## WORK INSTRUCTION
Extract from the listing and reproduce unchanged the part that opens with the line containing "My good Friend, the" and closes with the line containing "to reply him.", both of those lines included.

## MATERIAL TO PROCESS

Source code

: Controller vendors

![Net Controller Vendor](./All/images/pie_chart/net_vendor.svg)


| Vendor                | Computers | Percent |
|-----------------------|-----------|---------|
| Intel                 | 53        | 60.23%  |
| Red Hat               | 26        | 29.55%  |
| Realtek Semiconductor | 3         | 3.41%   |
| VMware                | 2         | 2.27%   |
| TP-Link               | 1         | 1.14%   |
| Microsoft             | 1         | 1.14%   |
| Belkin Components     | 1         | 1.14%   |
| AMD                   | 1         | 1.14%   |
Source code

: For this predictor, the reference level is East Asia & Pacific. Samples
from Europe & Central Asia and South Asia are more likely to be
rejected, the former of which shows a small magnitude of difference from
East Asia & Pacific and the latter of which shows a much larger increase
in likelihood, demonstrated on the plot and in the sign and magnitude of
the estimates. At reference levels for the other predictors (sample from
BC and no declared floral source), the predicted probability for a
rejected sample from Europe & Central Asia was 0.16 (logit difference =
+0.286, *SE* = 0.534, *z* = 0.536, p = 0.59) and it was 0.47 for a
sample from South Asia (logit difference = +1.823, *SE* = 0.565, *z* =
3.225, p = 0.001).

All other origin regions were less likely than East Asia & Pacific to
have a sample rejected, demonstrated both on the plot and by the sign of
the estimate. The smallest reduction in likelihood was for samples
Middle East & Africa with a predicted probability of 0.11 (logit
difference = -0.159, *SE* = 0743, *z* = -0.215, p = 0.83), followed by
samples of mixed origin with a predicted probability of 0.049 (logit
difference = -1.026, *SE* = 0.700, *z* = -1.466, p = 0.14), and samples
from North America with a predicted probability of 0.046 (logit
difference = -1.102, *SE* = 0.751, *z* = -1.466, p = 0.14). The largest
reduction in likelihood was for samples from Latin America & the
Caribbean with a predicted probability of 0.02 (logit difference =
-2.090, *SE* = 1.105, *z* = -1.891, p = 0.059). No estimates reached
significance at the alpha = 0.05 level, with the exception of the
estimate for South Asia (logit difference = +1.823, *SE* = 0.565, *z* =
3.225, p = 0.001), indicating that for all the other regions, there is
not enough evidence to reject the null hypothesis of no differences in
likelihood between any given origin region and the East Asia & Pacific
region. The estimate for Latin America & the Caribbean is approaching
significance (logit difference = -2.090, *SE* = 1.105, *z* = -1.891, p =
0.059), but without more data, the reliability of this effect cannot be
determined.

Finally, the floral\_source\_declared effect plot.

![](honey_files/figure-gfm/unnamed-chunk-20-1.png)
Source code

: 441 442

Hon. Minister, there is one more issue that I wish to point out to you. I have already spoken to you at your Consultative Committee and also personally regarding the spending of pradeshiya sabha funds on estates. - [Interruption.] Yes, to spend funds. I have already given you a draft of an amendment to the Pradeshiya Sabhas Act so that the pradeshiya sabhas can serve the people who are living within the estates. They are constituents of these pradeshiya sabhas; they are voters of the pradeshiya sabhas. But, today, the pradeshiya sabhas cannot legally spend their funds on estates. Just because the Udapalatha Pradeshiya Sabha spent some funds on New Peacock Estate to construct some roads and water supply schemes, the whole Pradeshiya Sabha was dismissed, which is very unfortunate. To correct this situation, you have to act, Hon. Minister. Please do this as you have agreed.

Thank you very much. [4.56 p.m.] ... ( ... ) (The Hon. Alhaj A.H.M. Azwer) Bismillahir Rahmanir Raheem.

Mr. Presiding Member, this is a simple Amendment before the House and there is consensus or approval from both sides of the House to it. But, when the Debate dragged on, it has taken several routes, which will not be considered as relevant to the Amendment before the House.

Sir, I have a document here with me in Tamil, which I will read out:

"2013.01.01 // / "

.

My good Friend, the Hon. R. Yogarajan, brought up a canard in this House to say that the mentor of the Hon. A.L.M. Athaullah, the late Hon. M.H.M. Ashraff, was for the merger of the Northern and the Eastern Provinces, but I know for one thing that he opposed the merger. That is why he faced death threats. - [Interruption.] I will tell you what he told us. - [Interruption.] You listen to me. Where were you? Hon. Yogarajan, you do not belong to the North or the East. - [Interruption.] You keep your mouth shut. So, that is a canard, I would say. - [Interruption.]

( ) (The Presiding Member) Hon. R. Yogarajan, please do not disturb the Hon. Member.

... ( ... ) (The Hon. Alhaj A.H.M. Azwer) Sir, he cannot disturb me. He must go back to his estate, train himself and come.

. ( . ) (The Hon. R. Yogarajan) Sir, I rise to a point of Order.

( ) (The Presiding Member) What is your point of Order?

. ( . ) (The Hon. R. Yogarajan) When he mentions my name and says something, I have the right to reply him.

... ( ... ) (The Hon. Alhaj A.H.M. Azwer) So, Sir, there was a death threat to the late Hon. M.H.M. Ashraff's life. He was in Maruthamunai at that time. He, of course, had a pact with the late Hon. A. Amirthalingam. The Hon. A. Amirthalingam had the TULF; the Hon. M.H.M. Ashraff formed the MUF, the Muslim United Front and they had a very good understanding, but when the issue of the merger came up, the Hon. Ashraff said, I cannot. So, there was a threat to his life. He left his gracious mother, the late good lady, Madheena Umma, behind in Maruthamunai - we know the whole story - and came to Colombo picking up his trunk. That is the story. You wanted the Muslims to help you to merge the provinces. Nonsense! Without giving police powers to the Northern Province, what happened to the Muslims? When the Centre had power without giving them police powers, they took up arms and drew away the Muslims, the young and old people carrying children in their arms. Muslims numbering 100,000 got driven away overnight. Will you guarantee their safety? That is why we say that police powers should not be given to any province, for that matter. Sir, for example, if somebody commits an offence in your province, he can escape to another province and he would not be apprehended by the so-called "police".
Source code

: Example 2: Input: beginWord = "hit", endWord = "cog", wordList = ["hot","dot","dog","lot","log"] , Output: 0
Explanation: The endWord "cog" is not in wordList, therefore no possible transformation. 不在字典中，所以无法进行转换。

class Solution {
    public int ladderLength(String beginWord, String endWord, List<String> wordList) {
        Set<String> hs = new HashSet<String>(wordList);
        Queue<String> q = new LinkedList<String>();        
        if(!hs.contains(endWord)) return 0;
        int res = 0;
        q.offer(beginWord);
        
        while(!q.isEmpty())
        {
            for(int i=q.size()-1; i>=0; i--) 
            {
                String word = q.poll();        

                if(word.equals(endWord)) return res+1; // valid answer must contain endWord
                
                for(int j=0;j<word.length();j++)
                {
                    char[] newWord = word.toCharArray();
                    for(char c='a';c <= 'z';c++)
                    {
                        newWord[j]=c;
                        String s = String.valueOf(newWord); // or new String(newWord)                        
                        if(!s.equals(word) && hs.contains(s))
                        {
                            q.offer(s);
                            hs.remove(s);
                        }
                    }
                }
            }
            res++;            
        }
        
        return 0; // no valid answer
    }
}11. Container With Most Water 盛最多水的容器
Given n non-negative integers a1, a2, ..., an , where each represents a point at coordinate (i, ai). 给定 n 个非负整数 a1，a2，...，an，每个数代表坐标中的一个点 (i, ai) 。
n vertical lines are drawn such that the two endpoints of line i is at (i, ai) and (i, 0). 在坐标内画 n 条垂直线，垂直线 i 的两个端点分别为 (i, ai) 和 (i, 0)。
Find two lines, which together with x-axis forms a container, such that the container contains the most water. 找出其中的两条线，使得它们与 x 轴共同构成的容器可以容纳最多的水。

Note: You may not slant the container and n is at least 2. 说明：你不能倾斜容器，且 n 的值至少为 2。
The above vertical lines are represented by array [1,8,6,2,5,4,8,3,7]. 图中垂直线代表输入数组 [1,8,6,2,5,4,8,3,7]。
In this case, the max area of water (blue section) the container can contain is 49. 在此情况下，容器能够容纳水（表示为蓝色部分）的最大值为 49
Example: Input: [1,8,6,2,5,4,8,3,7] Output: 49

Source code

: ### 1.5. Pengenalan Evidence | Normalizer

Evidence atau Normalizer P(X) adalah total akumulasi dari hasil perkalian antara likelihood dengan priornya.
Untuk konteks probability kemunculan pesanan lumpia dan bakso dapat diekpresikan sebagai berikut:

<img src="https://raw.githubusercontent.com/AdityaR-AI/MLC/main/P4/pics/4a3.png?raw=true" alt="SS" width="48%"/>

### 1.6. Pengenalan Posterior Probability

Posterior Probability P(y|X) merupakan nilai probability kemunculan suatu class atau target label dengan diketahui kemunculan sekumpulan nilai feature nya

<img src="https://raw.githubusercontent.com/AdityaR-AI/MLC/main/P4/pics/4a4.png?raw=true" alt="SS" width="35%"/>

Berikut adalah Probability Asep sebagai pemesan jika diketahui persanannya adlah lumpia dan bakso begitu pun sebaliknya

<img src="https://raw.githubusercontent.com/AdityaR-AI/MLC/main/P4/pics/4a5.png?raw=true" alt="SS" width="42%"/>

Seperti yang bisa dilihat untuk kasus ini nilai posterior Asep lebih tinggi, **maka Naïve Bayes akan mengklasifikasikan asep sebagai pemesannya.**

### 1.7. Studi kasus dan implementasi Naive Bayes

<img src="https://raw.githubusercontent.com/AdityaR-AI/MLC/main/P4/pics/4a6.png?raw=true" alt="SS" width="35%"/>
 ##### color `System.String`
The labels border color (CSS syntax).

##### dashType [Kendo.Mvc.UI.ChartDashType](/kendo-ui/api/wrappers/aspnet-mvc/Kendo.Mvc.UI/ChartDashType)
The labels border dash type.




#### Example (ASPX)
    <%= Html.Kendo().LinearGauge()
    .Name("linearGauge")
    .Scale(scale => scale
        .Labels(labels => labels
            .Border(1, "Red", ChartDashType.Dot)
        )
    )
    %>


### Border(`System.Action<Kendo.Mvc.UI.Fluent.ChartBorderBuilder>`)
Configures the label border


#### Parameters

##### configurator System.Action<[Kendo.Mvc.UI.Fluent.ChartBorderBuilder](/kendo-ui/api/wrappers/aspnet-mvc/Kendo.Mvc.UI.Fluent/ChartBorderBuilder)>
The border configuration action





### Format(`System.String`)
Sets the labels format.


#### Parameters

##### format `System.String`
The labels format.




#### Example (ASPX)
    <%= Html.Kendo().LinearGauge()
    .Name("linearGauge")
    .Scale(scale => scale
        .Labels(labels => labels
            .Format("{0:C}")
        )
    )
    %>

## EXPECTED ANSWER
My good Friend, the Hon. R. Yogarajan, brought up a canard in this House to say that the mentor of the Hon. A.L.M. Athaullah, the late Hon. M.H.M. Ashraff, was for the merger of the Northern and the Eastern Provinces, but I know for one thing that he opposed the merger. That is why he faced death threats. - [Interruption.] I will tell you what he told us. - [Interruption.] You listen to me. Where were you? Hon. Yogarajan, you do not belong to the North or the East. - [Interruption.] You keep your mouth shut. So, that is a canard, I would say. - [Interruption.]

( ) (The Presiding Member) Hon. R. Yogarajan, please do not disturb the Hon. Member.

... ( ... ) (The Hon. Alhaj A.H.M. Azwer) Sir, he cannot disturb me. He must go back to his estate, train himself and come.

. ( . ) (The Hon. R. Yogarajan) Sir, I rise to a point of Order.

( ) (The Presiding Member) What is your point of Order?

. ( . ) (The Hon. R. Yogarajan) When he mentions my name and says something, I have the right to reply him.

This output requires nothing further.